SHORT EXERCISE: Copy every one of the records below verbatim, character for character.

SOURCE MATERIAL:
● ● ● ● ● ● ●

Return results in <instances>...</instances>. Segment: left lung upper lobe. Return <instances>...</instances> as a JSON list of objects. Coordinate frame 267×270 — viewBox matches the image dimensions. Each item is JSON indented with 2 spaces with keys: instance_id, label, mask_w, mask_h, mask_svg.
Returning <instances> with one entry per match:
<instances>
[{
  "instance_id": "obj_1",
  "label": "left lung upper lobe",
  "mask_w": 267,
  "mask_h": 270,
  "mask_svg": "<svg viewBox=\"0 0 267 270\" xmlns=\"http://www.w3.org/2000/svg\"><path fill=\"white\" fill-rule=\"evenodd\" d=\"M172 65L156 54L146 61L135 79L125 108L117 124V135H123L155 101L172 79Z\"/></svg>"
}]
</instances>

● ● ● ● ● ● ●

RIGHT ANSWER:
Return results in <instances>...</instances>. Segment: left lung upper lobe. Return <instances>...</instances> as a JSON list of objects. Coordinate frame 267×270 — viewBox matches the image dimensions. Each item is JSON indented with 2 spaces with keys: instance_id, label, mask_w, mask_h, mask_svg.
Returning <instances> with one entry per match:
<instances>
[{
  "instance_id": "obj_1",
  "label": "left lung upper lobe",
  "mask_w": 267,
  "mask_h": 270,
  "mask_svg": "<svg viewBox=\"0 0 267 270\" xmlns=\"http://www.w3.org/2000/svg\"><path fill=\"white\" fill-rule=\"evenodd\" d=\"M172 65L156 54L146 61L135 79L125 108L117 124V135H123L155 101L172 79Z\"/></svg>"
}]
</instances>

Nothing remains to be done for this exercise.